[完成下列任务]:
1. 判断以下关于原文的三项说法是否符合原文，每项回答“是”或“否”，并原样引用原文中起决定作用的文字：(a) 结直肠癌的全球发病率排在第三位，仅次于肺癌和乳腺癌；(b) 晚期结直肠癌的5年生存率约为70%；(c) 本研究的随访截止于2008年12月。
2. 照录原文中从“引用本文: 朱駿, 馮穎, 張峰, 袁得峰, 周琪, 金強, 趙達.”开始、直到“早診早治提供一定的理論依據。”为止（包括这段结尾文字在内）的部分，一字不改。

[原文]:
☆ ☆ ☆ ☆ ☆ ☆ ☆

引用本文: 朱駿, 馮穎, 張峰, 袁得峰, 周琪, 金強, 趙達. 晶狀體蛋白αb在結直腸癌組織中的表達及其臨床意義. 中國普外基礎與臨床雜志, 2015, 22(11): 1332-1337. doi: 10.7507/1007-9424.20150348 復制
結直腸癌是目前世界范圍內發病率僅次于肺癌和乳腺癌的第三大惡性腫瘤,每年約有700 000人死于結直腸癌[1]。近年來,隨著我國人們生活方式、工作環境以及飲食結構的變化,加之人口老齡化和環境污染的存在,結直腸癌的發病率和死亡率均呈上升趨勢[2]。由于其發病隱匿,早期癥狀不明顯,因此對結直腸癌的早期診斷及治療仍然缺乏有效的手段,目前仍以根治性手術和晚期化療作為主要的治療方式,但是晚期結直腸癌的5年生存率僅為50%左右,且極易復發和轉移[3]。因此深入了解結直腸癌的進展過程對準確預測高危復發的患者至關重要。
熱休克蛋白是一組高度保守的肽類蛋白質,廣泛存在于多種細胞類型的胞內蛋白,在保護細胞免受外界有害刺激方面發揮重要作用[4]。近年來,小熱休克蛋白在腫瘤發生、發展中的作用越來越受到重視,其在調節細胞周期、分化、凋亡、致瘤性等方面扮演重要角色。有研究[5]發現,小熱休克蛋白在腫瘤細胞中通常高表達。晶狀體蛋白αb(alpha B-crystallin,Cryab)是小熱休克蛋白中的一員,在非小細胞肺癌[6]、頭頸部鱗狀細胞癌[7]和乳腺癌[8]中表達增高,且與預后成負相關,預示其存在潛在的應用價值。Cryab在多種腫瘤中高表達提示Cryab作為一種癌基因,其具有獨特的生物學特性,參與了體內復雜的生理功能活動,故進一步的研究仍非常迫切。然而關于Cryab在結直腸癌中的表達與作用目前國內罕見報道。因此,我們擬對結直腸癌中Cryab的表達及意義進行研究,以期了解Cryab在結直腸癌組織中的表達,并明確Cryab表達與結直腸癌患者臨床病理特征的相關性,從而為結直腸癌的早診早治提供一定的理論依據。
1 資料與方法
1.1 研究對象
收集蘭州大學第一醫院早晚復發(將早復發者定義為行根治術后1年內出現新發病灶,晚復發者定義為超過2年肝內還未出現新發病灶或遠處器官的轉移[9])患者標本10對及蘭州大學第一醫院本部及東崗院區2005年1月至2008年12月期間的100例行根治性手術切除患者的結直腸癌組織及相應癌旁組織,并經HE染色病理證實為結直腸癌組織。收集患者的臨床病理特征相關數據,包括年齡、性別、腫瘤大小、腫瘤數目、TNM分期、分化程度、淋巴結轉移及浸潤深度。所有病例均有完整隨訪資料,隨訪截止日期為2012年12月。總生存時間指從接受手術時間至隨訪時間所觀察到的存活時間,無瘤生存時間是指從手術日期到復發轉移的時間。

☆ ☆ ☆ ☆ ☆ ☆ ☆

[存储数据]:
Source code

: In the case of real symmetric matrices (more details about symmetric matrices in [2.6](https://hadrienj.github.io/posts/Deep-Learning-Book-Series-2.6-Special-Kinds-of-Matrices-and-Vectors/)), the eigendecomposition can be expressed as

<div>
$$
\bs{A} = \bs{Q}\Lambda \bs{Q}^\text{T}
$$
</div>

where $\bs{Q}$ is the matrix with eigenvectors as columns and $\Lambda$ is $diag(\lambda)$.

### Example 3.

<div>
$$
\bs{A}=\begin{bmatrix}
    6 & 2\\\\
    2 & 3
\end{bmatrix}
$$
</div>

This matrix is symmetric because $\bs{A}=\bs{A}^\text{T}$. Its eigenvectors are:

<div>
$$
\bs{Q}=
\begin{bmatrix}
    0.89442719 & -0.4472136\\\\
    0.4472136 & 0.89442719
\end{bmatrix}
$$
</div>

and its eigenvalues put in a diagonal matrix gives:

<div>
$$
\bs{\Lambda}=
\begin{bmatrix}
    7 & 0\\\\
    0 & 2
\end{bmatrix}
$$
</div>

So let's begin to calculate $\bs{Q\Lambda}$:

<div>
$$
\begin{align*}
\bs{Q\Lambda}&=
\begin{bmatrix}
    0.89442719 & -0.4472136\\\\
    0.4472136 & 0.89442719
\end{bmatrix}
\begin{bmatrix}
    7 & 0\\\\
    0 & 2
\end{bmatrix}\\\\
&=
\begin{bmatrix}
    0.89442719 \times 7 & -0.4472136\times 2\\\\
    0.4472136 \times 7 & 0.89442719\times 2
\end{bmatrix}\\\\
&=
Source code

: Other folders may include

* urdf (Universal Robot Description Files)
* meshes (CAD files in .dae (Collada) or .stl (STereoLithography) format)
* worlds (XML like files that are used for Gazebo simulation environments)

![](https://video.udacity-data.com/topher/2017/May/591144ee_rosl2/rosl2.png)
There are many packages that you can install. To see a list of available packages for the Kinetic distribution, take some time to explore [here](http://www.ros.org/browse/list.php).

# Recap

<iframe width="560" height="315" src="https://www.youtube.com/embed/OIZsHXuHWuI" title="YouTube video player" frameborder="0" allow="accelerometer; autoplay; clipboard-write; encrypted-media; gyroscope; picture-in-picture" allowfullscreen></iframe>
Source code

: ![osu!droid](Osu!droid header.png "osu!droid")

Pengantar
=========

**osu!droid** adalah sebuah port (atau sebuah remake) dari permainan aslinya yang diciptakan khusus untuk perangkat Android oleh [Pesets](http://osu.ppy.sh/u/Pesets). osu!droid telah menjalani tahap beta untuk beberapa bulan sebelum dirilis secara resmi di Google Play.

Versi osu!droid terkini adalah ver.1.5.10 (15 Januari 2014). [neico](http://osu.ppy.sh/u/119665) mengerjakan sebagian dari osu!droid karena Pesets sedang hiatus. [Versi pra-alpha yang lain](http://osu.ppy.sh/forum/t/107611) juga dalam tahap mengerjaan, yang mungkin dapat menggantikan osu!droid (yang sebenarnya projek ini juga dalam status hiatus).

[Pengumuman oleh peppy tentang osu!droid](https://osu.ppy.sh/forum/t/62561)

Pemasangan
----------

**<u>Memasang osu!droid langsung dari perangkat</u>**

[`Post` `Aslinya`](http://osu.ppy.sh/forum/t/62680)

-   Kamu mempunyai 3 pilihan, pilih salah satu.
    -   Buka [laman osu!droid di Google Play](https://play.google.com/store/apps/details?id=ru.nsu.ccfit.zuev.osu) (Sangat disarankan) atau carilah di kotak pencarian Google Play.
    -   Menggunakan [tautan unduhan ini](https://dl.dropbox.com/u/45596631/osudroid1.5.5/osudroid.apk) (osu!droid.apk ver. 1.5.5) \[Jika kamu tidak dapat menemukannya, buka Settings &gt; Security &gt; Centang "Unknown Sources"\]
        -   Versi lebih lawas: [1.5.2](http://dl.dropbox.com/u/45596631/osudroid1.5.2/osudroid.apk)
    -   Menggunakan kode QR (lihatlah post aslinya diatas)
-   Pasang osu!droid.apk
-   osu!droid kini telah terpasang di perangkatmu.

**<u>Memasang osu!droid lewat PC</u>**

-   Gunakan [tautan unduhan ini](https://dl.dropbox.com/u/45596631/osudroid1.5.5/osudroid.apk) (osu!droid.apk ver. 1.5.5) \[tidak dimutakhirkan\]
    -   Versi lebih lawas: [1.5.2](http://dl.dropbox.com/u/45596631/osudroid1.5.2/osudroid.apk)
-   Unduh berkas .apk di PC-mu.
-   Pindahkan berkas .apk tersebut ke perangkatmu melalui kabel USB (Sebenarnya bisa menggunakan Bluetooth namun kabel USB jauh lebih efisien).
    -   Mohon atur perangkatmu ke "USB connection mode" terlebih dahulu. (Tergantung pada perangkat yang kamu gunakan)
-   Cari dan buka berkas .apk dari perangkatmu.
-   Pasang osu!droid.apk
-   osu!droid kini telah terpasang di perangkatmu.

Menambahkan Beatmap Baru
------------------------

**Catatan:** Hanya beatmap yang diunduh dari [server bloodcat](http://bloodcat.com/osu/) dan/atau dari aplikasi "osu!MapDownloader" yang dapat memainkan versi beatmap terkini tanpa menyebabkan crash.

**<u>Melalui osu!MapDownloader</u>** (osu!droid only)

☆ ☆ ☆ ☆ ☆ ☆ ☆

[答案]:
1.
(a) 是：“結直腸癌是目前世界范圍內發病率僅次于肺癌和乳腺癌的第三大惡性腫瘤”
(b) 否：“晚期結直腸癌的5年生存率僅為50%左右”
(c) 否：“隨訪截止日期為2012年12月”

2.
引用本文: 朱駿, 馮穎, 張峰, 袁得峰, 周琪, 金強, 趙達. 晶狀體蛋白αb在結直腸癌組織中的表達及其臨床意義. 中國普外基礎與臨床雜志, 2015, 22(11): 1332-1337. doi: 10.7507/1007-9424.20150348 復制
結直腸癌是目前世界范圍內發病率僅次于肺癌和乳腺癌的第三大惡性腫瘤,每年約有700 000人死于結直腸癌[1]。近年來,隨著我國人們生活方式、工作環境以及飲食結構的變化,加之人口老齡化和環境污染的存在,結直腸癌的發病率和死亡率均呈上升趨勢[2]。由于其發病隱匿,早期癥狀不明顯,因此對結直腸癌的早期診斷及治療仍然缺乏有效的手段,目前仍以根治性手術和晚期化療作為主要的治療方式,但是晚期結直腸癌的5年生存率僅為50%左右,且極易復發和轉移[3]。因此深入了解結直腸癌的進展過程對準確預測高危復發的患者至關重要。
熱休克蛋白是一組高度保守的肽類蛋白質,廣泛存在于多種細胞類型的胞內蛋白,在保護細胞免受外界有害刺激方面發揮重要作用[4]。近年來,小熱休克蛋白在腫瘤發生、發展中的作用越來越受到重視,其在調節細胞周期、分化、凋亡、致瘤性等方面扮演重要角色。有研究[5]發現,小熱休克蛋白在腫瘤細胞中通常高表達。晶狀體蛋白αb(alpha B-crystallin,Cryab)是小熱休克蛋白中的一員,在非小細胞肺癌[6]、頭頸部鱗狀細胞癌[7]和乳腺癌[8]中表達增高,且與預后成負相關,預示其存在潛在的應用價值。Cryab在多種腫瘤中高表達提示Cryab作為一種癌基因,其具有獨特的生物學特性,參與了體內復雜的生理功能活動,故進一步的研究仍非常迫切。然而關于Cryab在結直腸癌中的表達與作用目前國內罕見報道。因此,我們擬對結直腸癌中Cryab的表達及意義進行研究,以期了解Cryab在結直腸癌組織中的表達,并明確Cryab表達與結直腸癌患者臨床病理特征的相關性,從而為結直腸癌的早診早治提供一定的理論依據。